WORK INSTRUCTION: Write the listing below out again exactly, dropping the images.

*** INPUT DATA ***

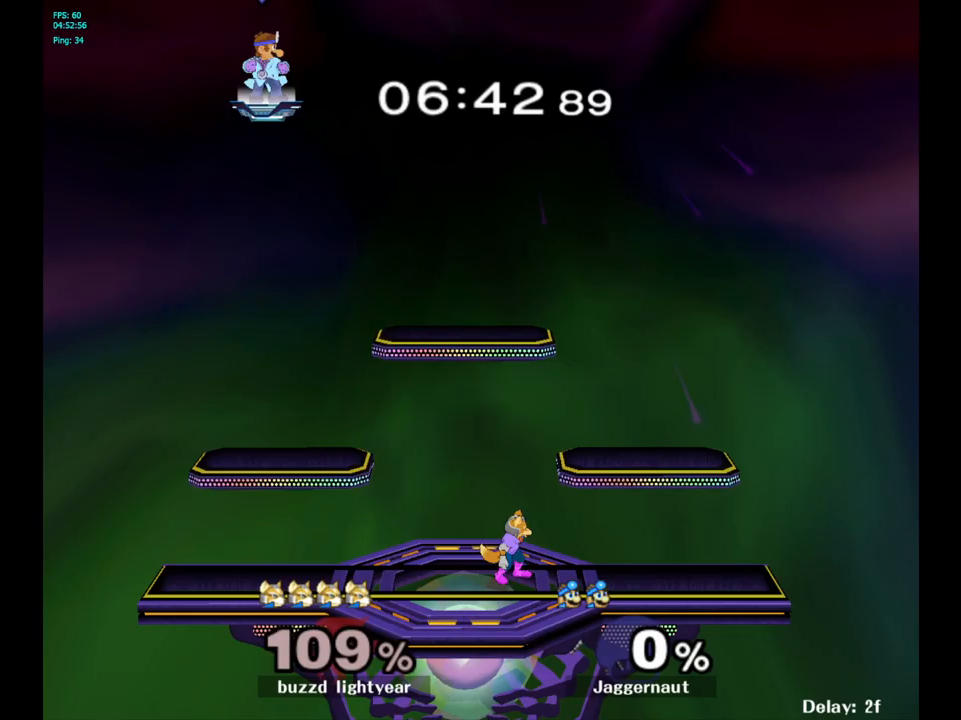
{"buttons": [], "left_stick": "right", "right_stick": "center", "events": [[250, "left_stick", "center"], [333, "left_stick", "right"]]}
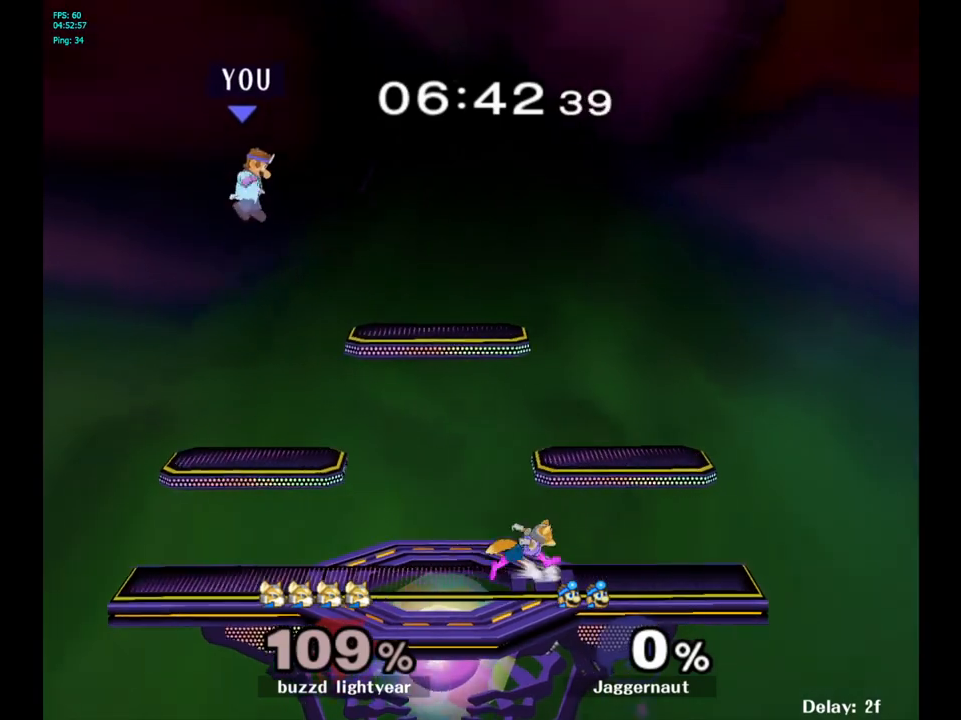
{"buttons": ["Y"], "left_stick": "down-right", "right_stick": "center", "events": [[433, "Y", "down"], [433, "left_stick", "down-right"]]}
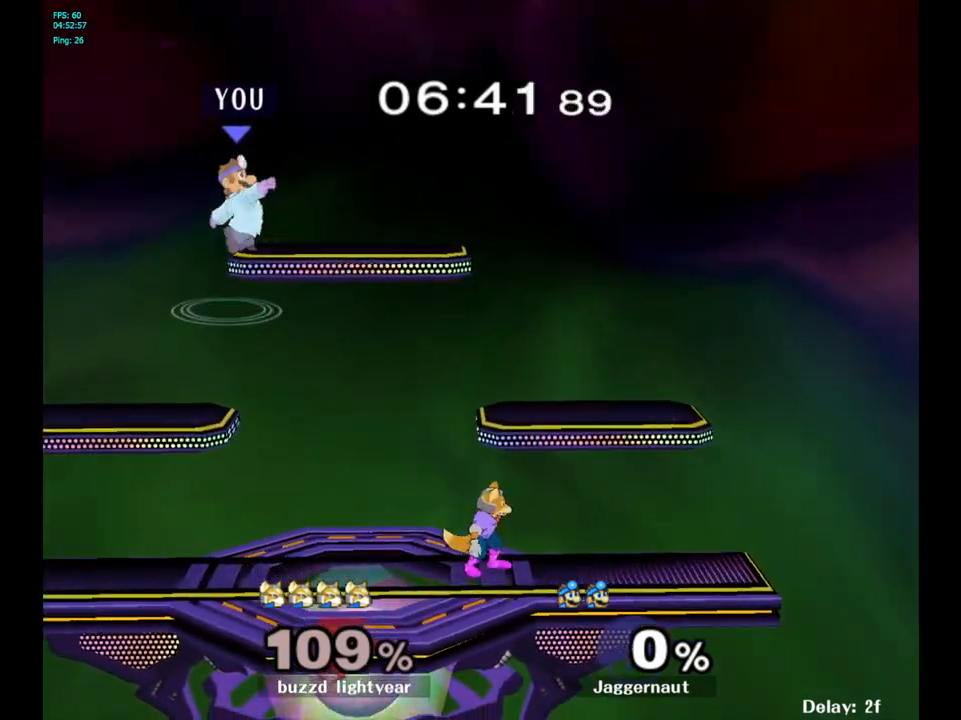
{"buttons": ["R1"], "left_stick": "right", "right_stick": "center", "events": [[50, "R1", "down"], [167, "Y", "up"], [183, "R1", "up"], [200, "left_stick", "center"], [317, "left_stick", "right"], [383, "R1", "down"]]}
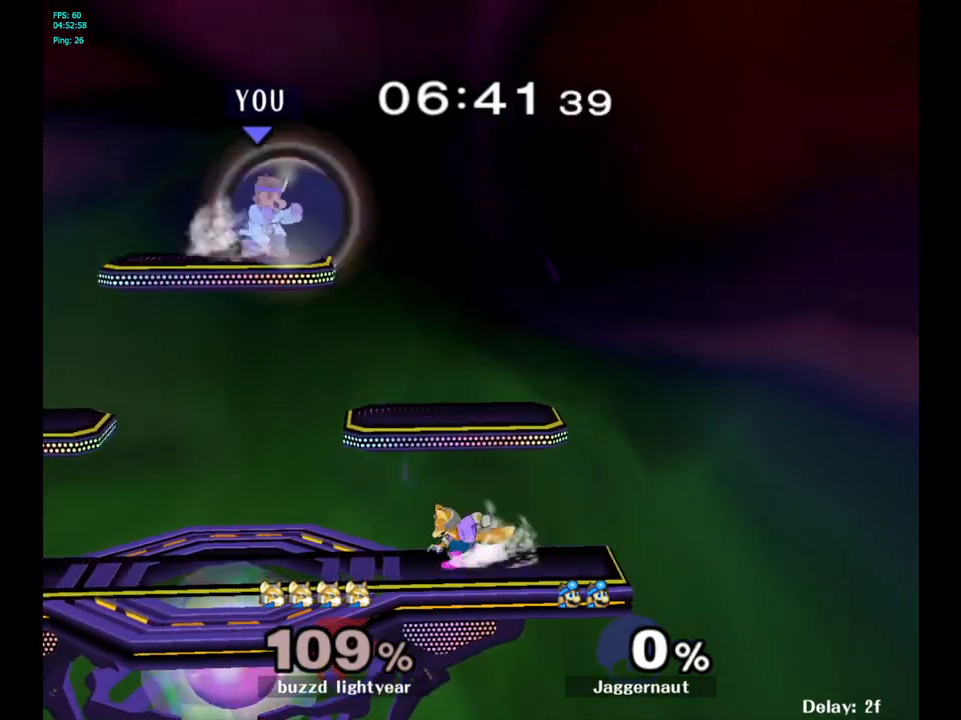
{"buttons": [], "left_stick": "right", "right_stick": "center", "events": [[67, "left_stick", "down"], [200, "R1", "up"], [250, "right_stick", "down"], [283, "left_stick", "right"], [333, "right_stick", "center"]]}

*** End of INPUT DATA ***

ANSWER SPACE:
{"buttons": [], "left_stick": "right", "right_stick": "center", "events": [[250, "left_stick", "center"], [333, "left_stick", "right"]]}
{"buttons": ["Y"], "left_stick": "down-right", "right_stick": "center", "events": [[433, "Y", "down"], [433, "left_stick", "down-right"]]}
{"buttons": ["R1"], "left_stick": "right", "right_stick": "center", "events": [[50, "R1", "down"], [167, "Y", "up"], [183, "R1", "up"], [200, "left_stick", "center"], [317, "left_stick", "right"], [383, "R1", "down"]]}
{"buttons": [], "left_stick": "right", "right_stick": "center", "events": [[67, "left_stick", "down"], [200, "R1", "up"], [250, "right_stick", "down"], [283, "left_stick", "right"], [333, "right_stick", "center"]]}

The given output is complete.